[PASSAGE SHOWN Boundary: Start]

I was looking through Instagram and was chuckling over all of these memes going, “Oh my gosh!  Bradley!  It’s sooo truuue!”  And laughing like a maniac.  LOL!  Because they ARE true!  I was just saying, the other day, how I have no upper body, and it’s TRUE that my arms get their best workout when I’m working the hair!  Also, I do feel like that squirrel, right now, all chubby and fluffy after the Thanksgiving brouhaha, but I am glad I didn’t gain The full ten pounds for that role.  I’m proud to say that I braved the scale today and saw 199.2.  I have to believe part of that is water weight from salty and different kinds of foods, but I fully own that some of that is all that gravy, stuffing, cheese and pumpkin pie with whipped cream that I ate, without a shred of guilt, this weekend.  I’m ready to get back to my better habits, though.  I felt a bit stuck in a pattern of shopping in the fridge for delicious morsels followed with something sweet that needs to get broken with the workweek habit, again.

  
A couple of monkeys and I finished decorating the house for the holidays.  Trees and lights all decorated and the tubs are back in storage.  Why is it that we do this all for one month out of the year?!?!  LOL!  Our elves, Snowflake and Snowman, made their return, too.  Jude let me know, with glee, that they will be here for 26 sleeps!  Oh boy. 

  
We woke up to an icy fog this morning, reminiscent of that movie The Others, where the fog just never leaves…  We decided to see what St. Edward park looked like in the fog and got dressed for a chilly hike.  And oh my goodness, it was SO COLD.  I know a few people who ran a half marathon today, and all I could about was that icy fog, the chilly condensation and my freezing body and how doing that for 13 miles would be brutal.  I just couldn’t get warm on that whole hike, even though I ran a lot of it.  The hike, however, was definitely worth it.  The branches were dripping, the lichen was lively, fungus copious, the moss was rich and damp and it was the epitome of the Pacific Northwest temperate rainforest.  Both of our kids came alive when we took them out, making me realize we need to force them out of their winter cocoons more often!  I warmed up with a shower followed by an extensive blow drying of my hair and was in my head-to-toe, fleece footie jammers, and I was STILL COLD.  So when Bradley headed to the hot tub, I had to try that, too, and at last I warmed up enough to think about something else for a little while.  It’s funny how sometimes the cold seems to leech into your very bones.  Today was definitely like that!

[PASSAGE SHOWN Boundary: End]
[DATA LISTING Boundary: Start]

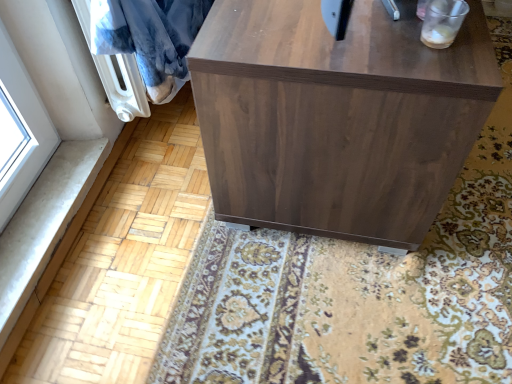
Question: Considering the positions of walnut wood cabinet at center and blue plush blanket at upper left in the image, is walnut wood cabinet at center taller or shorter than blue plush blanket at upper left?

Choices:
 (A) short
 (B) tall

Answer: (B)

Question: From a real-world perspective, is walnut wood cabinet at center physically located above or below blue plush blanket at upper left?

Choices:
 (A) above
 (B) below

Answer: (B)

Question: From the image's perspective, is walnut wood cabinet at center located above or below blue plush blanket at upper left?

Choices:
 (A) above
 (B) below

Answer: (A)

Question: From the image's perspective, is blue plush blanket at upper left located above or below walnut wood cabinet at center?

Choices:
 (A) below
 (B) above

Answer: (A)

Question: Is blue plush blanket at upper left taller or shorter than walnut wood cabinet at center?

Choices:
 (A) short
 (B) tall

Answer: (A)

Question: Based on their positions, is blue plush blanket at upper left located to the left or right of walnut wood cabinet at center?

Choices:
 (A) right
 (B) left

Answer: (B)

Question: In the image, is blue plush blanket at upper left positioned in front of or behind walnut wood cabinet at center?

Choices:
 (A) front
 (B) behind

Answer: (B)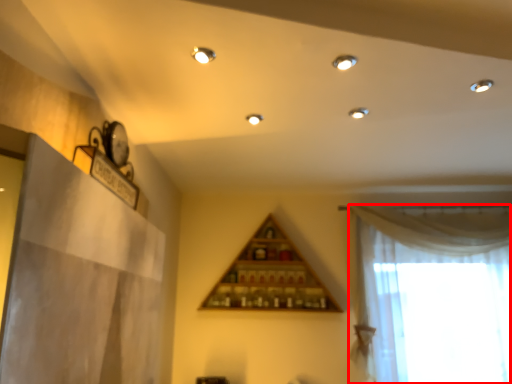
Question: From the image's perspective, where is curtain (annotated by the red box) located relative to shelf?

Choices:
 (A) above
 (B) below

Answer: (B)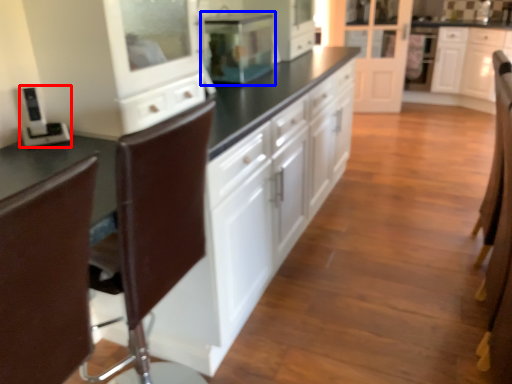
Question: Which object appears farthest to the camera in this image, appliance (highlighted by a red box) or home appliance (highlighted by a blue box)?

Choices:
 (A) appliance
 (B) home appliance

Answer: (B)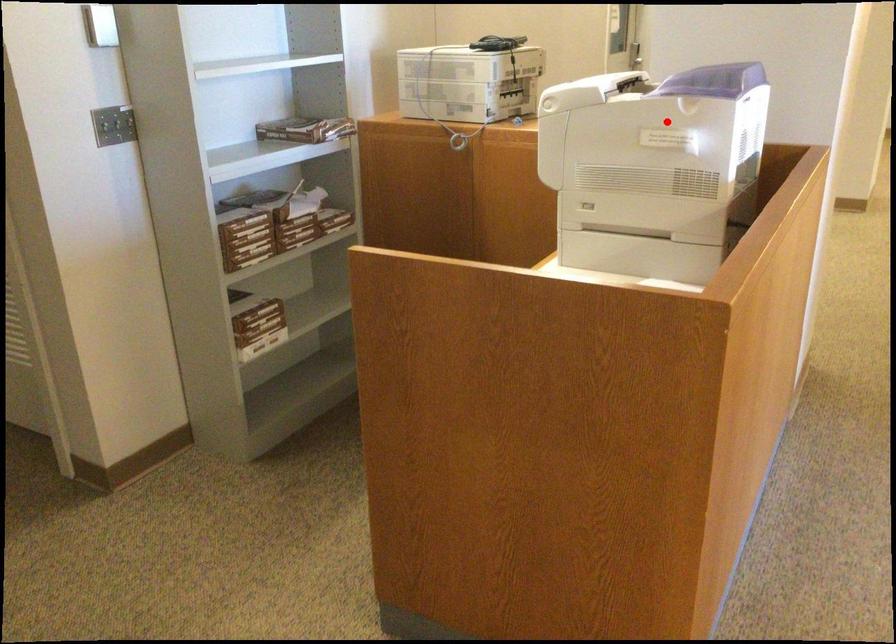
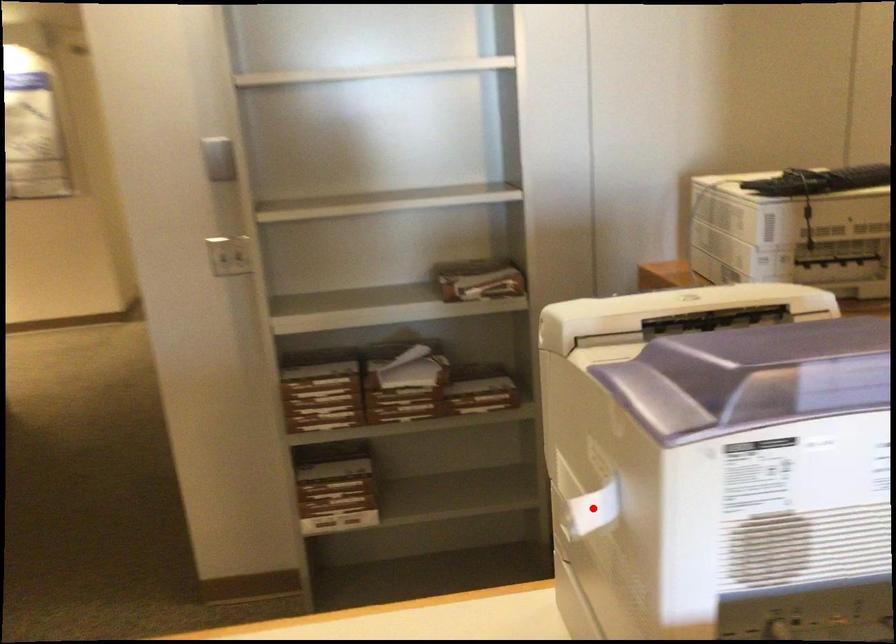
I am providing you with two images of the same scene from different viewpoints. A red point is marked on the first image and another point is marked on the second image. Is the red point in image1 aligned with the point shown in image2?

Yes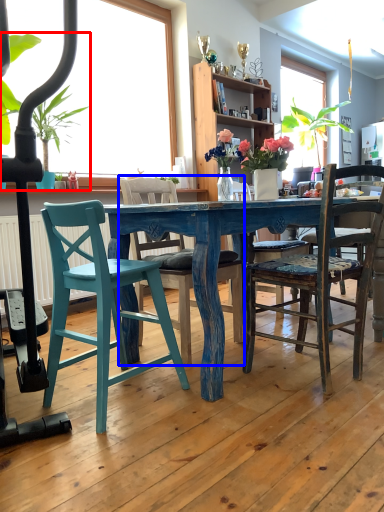
Question: Among these objects, which one is farthest to the camera, houseplant (highlighted by a red box) or chair (highlighted by a blue box)?

Choices:
 (A) houseplant
 (B) chair

Answer: (A)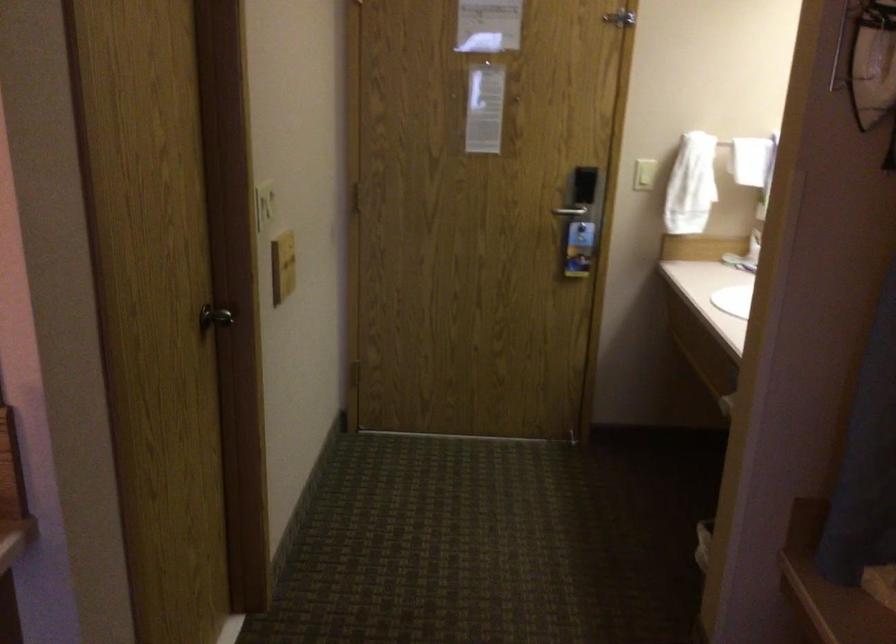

[DATA LISTING Boundary: End]

Answer these questions about the holiday-weekend post above:
(a) What number did the writer see on the scale?
(b) What are the names of the elves that returned?
(c) Which park did the family visit in the fog?

(a) 199.2
(b) Snowflake and Snowman
(c) St. Edward park